Saturday, 8 August 2009
Cher - I'd Rather Believe In You
After the stark failure of 1975's Stars, Cher's follow-up from 1976 was another fine album called I'd Rather Believe In You, which was something of a return to the familiar narrative style of her biggest 70s hits. Cher's voice - a throaty elixer of hot lead and ash, so deep it sounds as if she has swallowed herself whole - is on reliably fine if unspectacular form throughout. Recorded whilst pregnant with Elijah, the album did not chart anywhere despite being badly promoted, with Cher rightfully sulking years later that the label were hopeless.
The album's sole single Long Distance Love Affair is a solid opener, re-activating Cher's gritty signature grimacing lyrics, presumably attempting to re-establish her star image. However, the title track is the album's real winner: sad and joyful in equal measure, the gorgeous piano rouses Cher's anthemic 'yeah, oh yeah' fist-in-the-air 'it's only us' style chorus.
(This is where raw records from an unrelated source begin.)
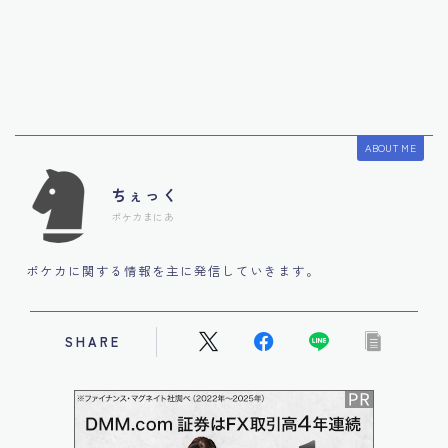
ABOUT ME
ちぇっく
ポケカまにあ
ポケカに関する情報を主に発信していきます。
SHARE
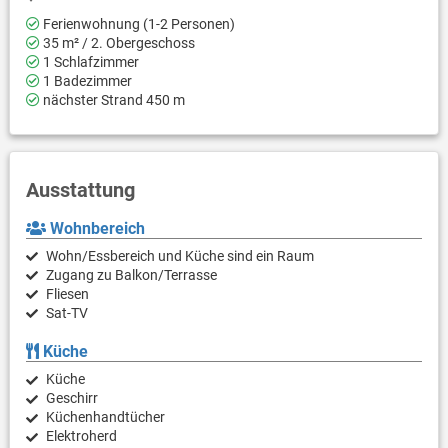
Ferienwohnung (1-2 Personen)
35 m² / 2. Obergeschoss
1 Schlafzimmer
1 Badezimmer
nächster Strand 450 m
Ausstattung
Wohnbereich
Wohn/Essbereich und Küche sind ein Raum
Zugang zu Balkon/Terrasse
Fliesen
Sat-TV
Küche
Küche
Geschirr
Küchenhandtücher
Elektroherd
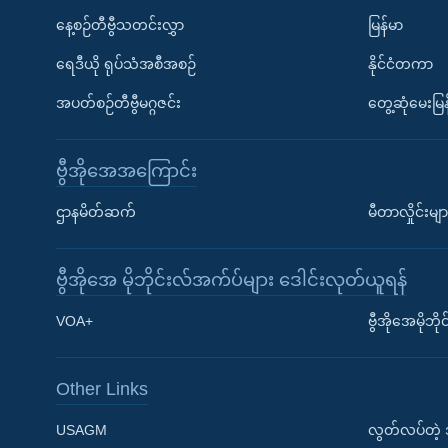
နေ့စဉ်တီဗွီသတင်းလွှာ
မြန်မာ
ရေဒီယို ရုပ်သံအစီအစဉ်
နိုင်ငံတကာ
အပတ်စဉ်တီဗွီမဂ္ဂဇင်း
တွေ့ဆုံမေးမြန
ဗွီအိုအေအကြောင်း
ဌာနမိတ်ဆက်
မီတာလှိုင်းမျာ
ဗွီအိုအေ မိုဘိုင်းလ်အက်ပ်များ ဒေါင်းလုတ်ယူရန်
Learning English
VOA+
ဗွီအိုအေမိုဘ
ဗွီအိုအေ လူမှုကွန်ယက်များ
Other Links
USAGM
လွတ်လပ်တဲ့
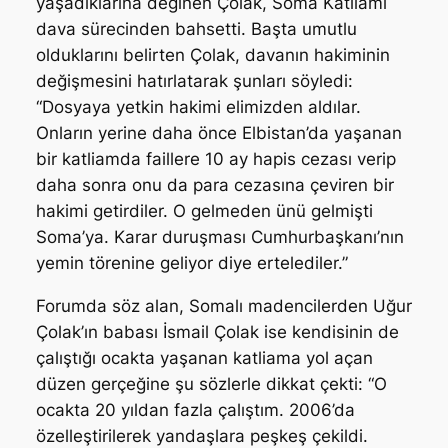
yaşadıklarına değinen Çolak, Soma Katliamı
dava sürecinden bahsetti. Başta umutlu
olduklarını belirten Çolak, davanın hakiminin
değişmesini hatırlatarak şunları söyledi:
“Dosyaya yetkin hakimi elimizden aldılar.
Onların yerine daha önce Elbistan’da yaşanan
bir katliamda faillere 10 ay hapis cezası verip
daha sonra onu da para cezasına çeviren bir
hakimi getirdiler. O gelmeden ünü gelmişti
Soma’ya. Karar duruşması Cumhurbaşkanı’nın
yemin törenine geliyor diye ertelediler.”
Forumda söz alan, Somalı madencilerden Uğur
Çolak’ın babası İsmail Çolak ise kendisinin de
çalıştığı ocakta yaşanan katliama yol açan
düzen gerçeğine şu sözlerle dikkat çekti: “O
ocakta 20 yıldan fazla çalıştım. 2006’da
özelleştirilerek yandaşlara peşkeş çekildi.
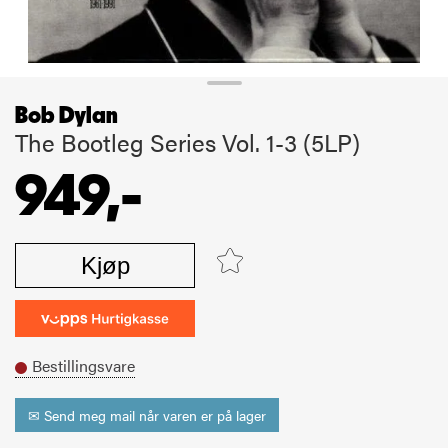
Bob Dylan
The Bootleg Series Vol. 1-3 (5LP)
949,-
Kjøp
Bestillingsvare
✉ Send meg mail når varen er på lager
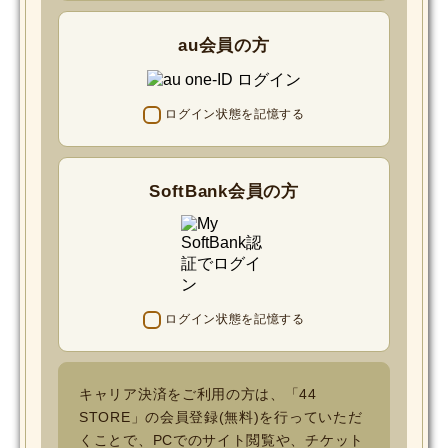
au会員の方
ログイン状態を記憶する
SoftBank会員の方
ログイン状態を記憶する
キャリア決済をご利用の方は、「44
STORE」の会員登録(無料)を行っていただ
くことで、PCでのサイト閲覧や、チケット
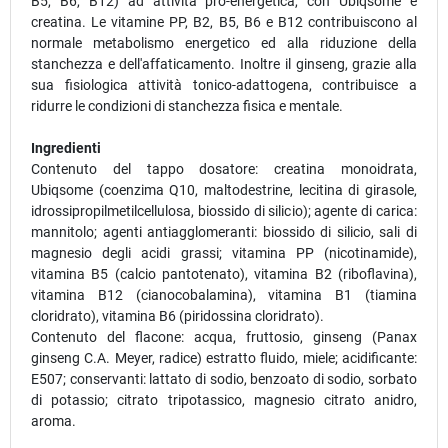
B5, B6, B12) ad attività pro-energetica, con Ubiqsome e
creatina. Le vitamine PP, B2, B5, B6 e B12 contribuiscono al
normale metabolismo energetico ed alla riduzione della
stanchezza e dell'affaticamento. Inoltre il ginseng, grazie alla
sua fisiologica attività tonico-adattogena, contribuisce a
ridurre le condizioni di stanchezza fisica e mentale.
Ingredienti
Contenuto del tappo dosatore: creatina monoidrata,
Ubiqsome (coenzima Q10, maltodestrine, lecitina di girasole,
idrossipropilmetilcellulosa, biossido di silicio); agente di carica:
mannitolo; agenti antiagglomeranti: biossido di silicio, sali di
magnesio degli acidi grassi; vitamina PP (nicotinamide),
vitamina B5 (calcio pantotenato), vitamina B2 (riboflavina),
vitamina B12 (cianocobalamina), vitamina B1 (tiamina
cloridrato), vitamina B6 (piridossina cloridrato).
Contenuto del flacone: acqua, fruttosio, ginseng (Panax
ginseng C.A. Meyer, radice) estratto fluido, miele; acidificante:
E507; conservanti: lattato di sodio, benzoato di sodio, sorbato
di potassio; citrato tripotassico, magnesio citrato anidro,
aroma.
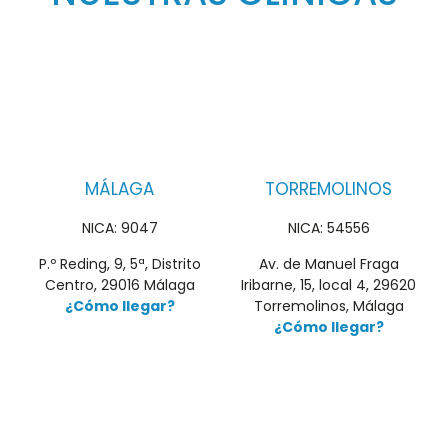
MÁLAGA
TORREMOLINOS
NICA: 9047
NICA: 54556
P.º Reding, 9, 5ª, Distrito
Av. de Manuel Fraga
Centro, 29016 Málaga
Iribarne, 15, local 4, 29620
¿Cómo llegar?
Torremolinos, Málaga
¿Cómo llegar?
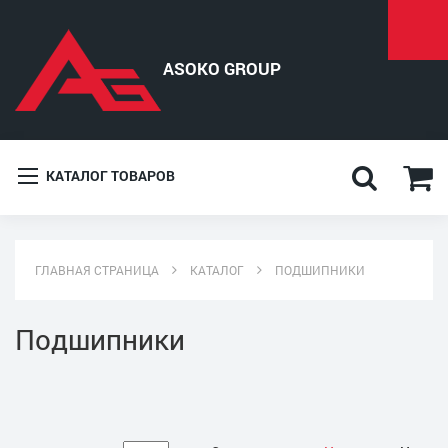
КАТАЛОГ ТОВАРОВ
ГЛАВНАЯ СТРАНИЦА
КАТАЛОГ
ПОДШИПНИКИ
Подшипники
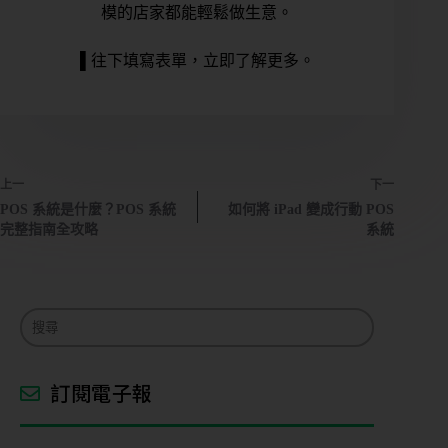
模的店家都能輕鬆做生意。
▌往下填寫表單，立即了解更多。
上一
下一
POS 系統是什麼？POS 系統
如何將 iPad 變成行動 POS
完整指南全攻略
系統
訂閱電子報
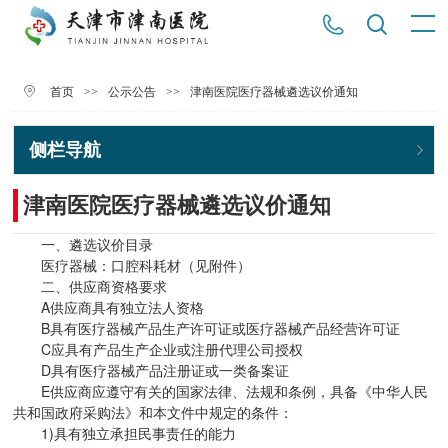
>>
>>
津南医院医疗器械遴选议价通知
首页
公示公告
侧栏导航
津南医院医疗器械遴选议价通知
一、遴选议价目录
医疗器械：口腔科耗材（见附件）
二、供应商资格要求
A供应商具有独立法人资格
B具有医疗器械产品生产许可证或医疗器械产品经营许可证
C应具有产品生产企业或注册代理公司授权
D具有医疗器械产品注册证或一类备案证
E供应商应遵守有关的国家法律、法规和条例，具备《中华人民
共和国政府采购法》和本文件中规定的条件：
1)具有独立承担民事责任的能力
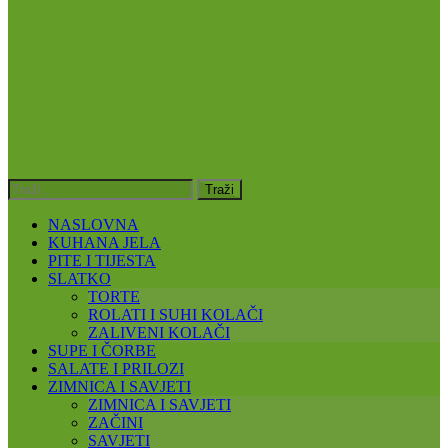
NASLOVNA
KUHANA JELA
PITE I TIJESTA
SLATKO
TORTE
ROLATI I SUHI KOLAČI
ZALIVENI KOLAČI
SUPE I ČORBE
SALATE I PRILOZI
ZIMNICA I SAVJETI
ZIMNICA I SAVJETI
ZAČINI
SAVJETI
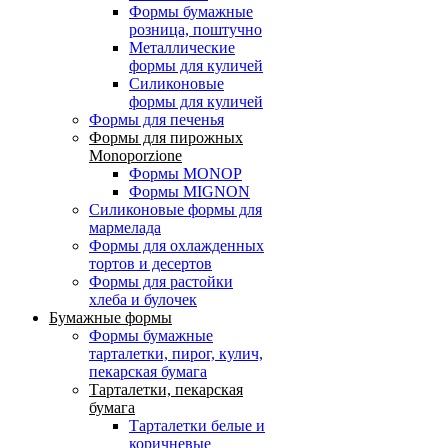
Формы бумажные
розница, поштучно
Металлические
формы для куличей
Силиконовые
формы для куличей
Формы для печенья
Формы для пирожных
Monoporzione
Формы MONOP
Формы MIGNON
Силиконовые формы для
мармелада
Формы для oхлажденных
тортов и десертов
Формы для растойки
хлеба и булочек
Бумажные формы
Формы бумажные
тарталетки, пирог, кулич,
пекарская бумага
Тарталетки, пекарская
бумага
Тарталетки белые и
коричневые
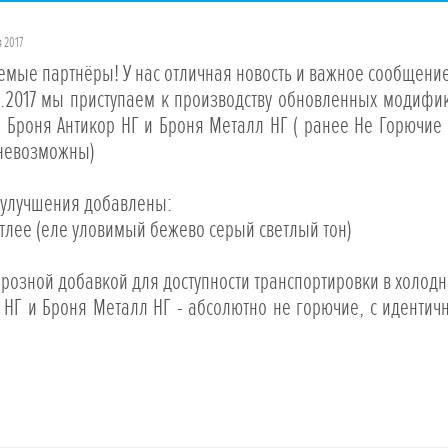
я 2017
емые партнёры! У нас отличная новость и важное сообщение
10.2017 мы приступаем к производству обновленных модифи
 Броня Антикор НГ и Броня Металл НГ ( ранее Не Горючие
невозможны)
 улучшения добавлены:
етлее (еле уловимый бежево серый светлый тон)
розной добавкой для доступности транспортировки в холод
 НГ и Броня Металл НГ - абсолютно не горючие, с иденти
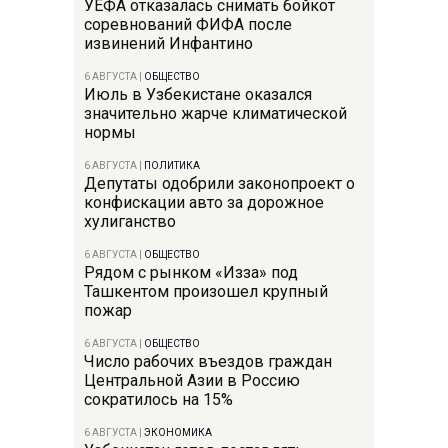
УЕФА отказалась снимать бойкот
соревнований ФИФА после
извинений Инфантино
6 АВГУСТА
|
ОБЩЕСТВО
Июль в Узбекистане оказался
значительно жарче климатической
нормы
6 АВГУСТА
|
ПОЛИТИКА
Депутаты одобрили законопроект о
конфискации авто за дорожное
хулиганство
6 АВГУСТА
|
ОБЩЕСТВО
Рядом с рынком «Изза» под
Ташкентом произошел крупный
пожар
6 АВГУСТА
|
ОБЩЕСТВО
Число рабочих въездов граждан
Центральной Азии в Россию
сократилось на 15%
6 АВГУСТА
|
ЭКОНОМИКА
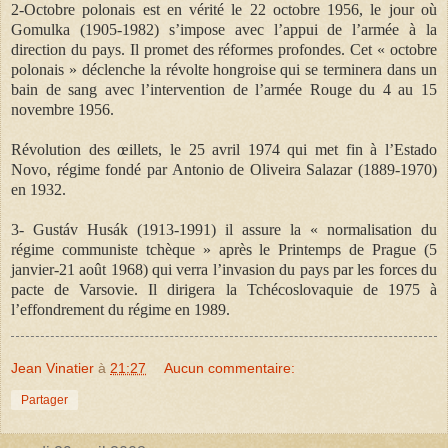
2-Octobre polonais est en vérité le 22 octobre 1956, le jour où
Gomulka (1905-1982) s’impose avec l’appui de l’armée à la
direction du pays. Il promet des réformes profondes. Cet « octobre
polonais » déclenche la révolte hongroise qui se terminera dans un
bain de sang avec l’intervention de l’armée Rouge du 4 au 15
novembre 1956.
Révolution des œillets, le 25 avril 1974 qui met fin à l’Estado
Novo, régime fondé par Antonio de Oliveira Salazar (1889-1970)
en 1932.
3- Gustáv Husák (1913-1991) il assure la « normalisation du
régime communiste tchèque » après le Printemps de Prague (5
janvier-21 août 1968) qui verra l’invasion du pays par les forces du
pacte de Varsovie. Il dirigera la Tchécoslovaquie de 1975 à
l’effondrement du régime en 1989.
Jean Vinatier
à
21:27
Aucun commentaire:
Partager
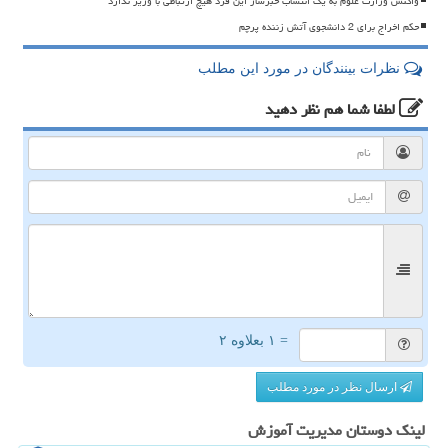
واکنش وزارت علوم به یک انتساب خبرساز این فرد هیچ ارتباطی با وزیر ندارد
حکم اخراج برای 2 دانشجوی آتش زننده پرچم
نظرات بینندگان در مورد این مطلب
لطفا شما هم
نظر دهید
= ۱ بعلاوه ۲
ارسال نظر در مورد مطلب
لینک دوستان مدیریت آموزش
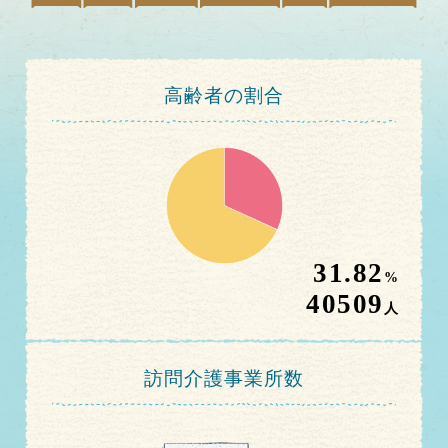
高齢者の割合
31.82
%
40509
人
訪問介護事業所数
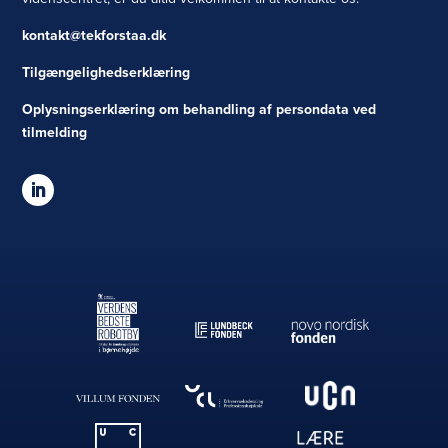
kontakt@tekforstaa.dk
Tilgængelighedserklæring
Oplysningserklæring om behandling af persondata ved
tilmelding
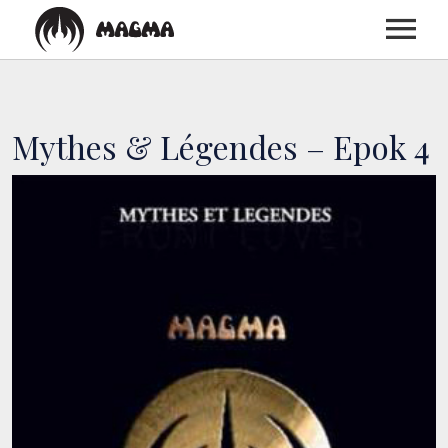
ACCUEIL
Mythes & Légendes – Epok 4
BIOGRAPHIE
DISCOGRAPHIE
CONCERTS
MEDIAS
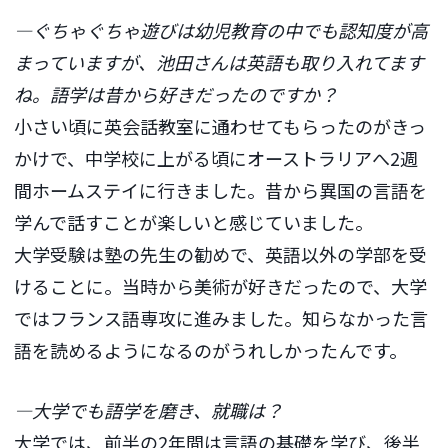
―ぐちゃぐちゃ遊びは幼児教育の中でも認知度が高
まっていますが、池田さんは英語も取り入れてます
ね。語学は昔から好きだったのですか？
小さい頃に英会話教室に通わせてもらったのがきっ
かけで、中学校に上がる頃にオーストラリアへ2週
間ホームステイに行きました。昔から異国の言語を
学んで話すことが楽しいと感じていました。
大学受験は塾の先生の勧めで、英語以外の学部を受
けることに。当時から美術が好きだったので、大学
ではフランス語専攻に進みました。知らなかった言
語を読めるようになるのがうれしかったんです。
―大学でも語学を磨き、就職は？
大学では、前半の2年間は言語の基礎を学び、後半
I Know (You Don't Love Me) is a fun stumbling, jazzy affair also built on a solid electronic folk foundation. Cher yo-yo's between octaves on the tender Silver Wings & Golden Rings, a MOR middle of the week tale of meeting lonely companions at the bar. The languid Flash Back is a slow-burning Dark Lady-esque dilema perhaps too dramatic to warrant much description but is compulsive soundtrack music - Cher embraces her storytelling, but sadly she has done it so many times that by this point the facade is no longer hiding what is underneathe.
It's A Crying Shame is another arms-wide showtune number giving her cushion of straight pop some vintage poof. Early Morning Strangers is an alluring judgement-dilluted, gin-soaked lament to faceless libidinal interest and longs for something more meaningful or at least more regular.
The obvious song to look out for is Knock On Wood (yes, that one), thriving on Cher's visceral charisma and dodging disco for a more mainstream pop appeal, it's not too dissimilar to her version of Rescue Me. It certainly does not light the fuse towards Take Me Home, but proves her effortless ability to capture what is popular and never lose the essence of Cher.
She soars on the syrupy country-tinged Spring, another explicit 3rd person narrative - the lyrics are beautiful and baffling in equal measure. Borrowed Time is slightly apt given the nature of the LP, but is a radiant gem unleashed right at the end. I'd Rather Believe In You is a fine record, but not an exceptional one. Cher doesn't put a foot wrong - jazzy showtunes were the singer's well-worn stock and trade on her TV shows - but, despite reliably embracing and connecting to the material on offer here, the vivid emotion conveyed on Stars is sorely longed for.
Nevertheless, Cher is a cement-cracking architect of her own material despite hardly ever writing any of it: she wastes no time with uncertaintly, and her 'deadpan' portrayal is what makes her so real - if the Cher of Stars is supressed here, her vamping glory is the burning flame that's never diminished. I'd Rather Believe In You might not hit the sublime groove of its predecessor, but the sheer poetry of Cher's vocal is adequatey impressive.